Could you show each line of the records that contains the word "tail"?

________________________

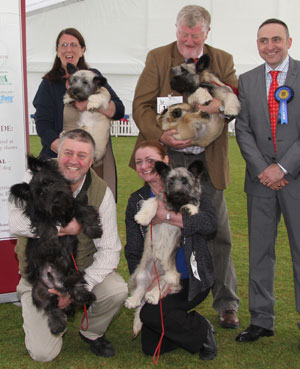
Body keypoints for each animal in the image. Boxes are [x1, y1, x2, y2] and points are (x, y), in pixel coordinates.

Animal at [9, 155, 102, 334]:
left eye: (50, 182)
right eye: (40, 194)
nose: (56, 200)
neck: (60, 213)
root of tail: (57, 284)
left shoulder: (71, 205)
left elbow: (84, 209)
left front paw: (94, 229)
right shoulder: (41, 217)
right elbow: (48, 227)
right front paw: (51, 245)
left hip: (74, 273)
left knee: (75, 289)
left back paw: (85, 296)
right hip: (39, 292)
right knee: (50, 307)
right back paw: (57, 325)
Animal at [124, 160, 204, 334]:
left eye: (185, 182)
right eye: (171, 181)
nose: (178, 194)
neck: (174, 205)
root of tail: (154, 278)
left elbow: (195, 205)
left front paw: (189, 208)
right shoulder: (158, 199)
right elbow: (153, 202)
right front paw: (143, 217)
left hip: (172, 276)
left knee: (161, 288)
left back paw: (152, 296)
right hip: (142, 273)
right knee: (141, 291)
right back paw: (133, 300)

________________________

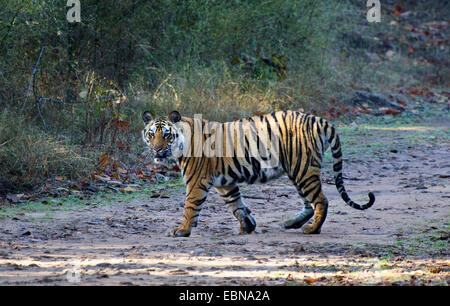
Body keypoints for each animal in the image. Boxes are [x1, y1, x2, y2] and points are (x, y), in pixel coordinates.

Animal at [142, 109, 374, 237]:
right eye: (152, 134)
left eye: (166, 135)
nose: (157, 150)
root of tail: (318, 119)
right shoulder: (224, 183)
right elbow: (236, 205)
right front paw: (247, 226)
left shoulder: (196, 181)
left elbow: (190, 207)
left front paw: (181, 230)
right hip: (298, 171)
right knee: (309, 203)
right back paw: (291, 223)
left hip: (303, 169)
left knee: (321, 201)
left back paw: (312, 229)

________________________

_RESPONSE AREA_
root of tail: (57, 284)
root of tail: (154, 278)
root of tail: (318, 119)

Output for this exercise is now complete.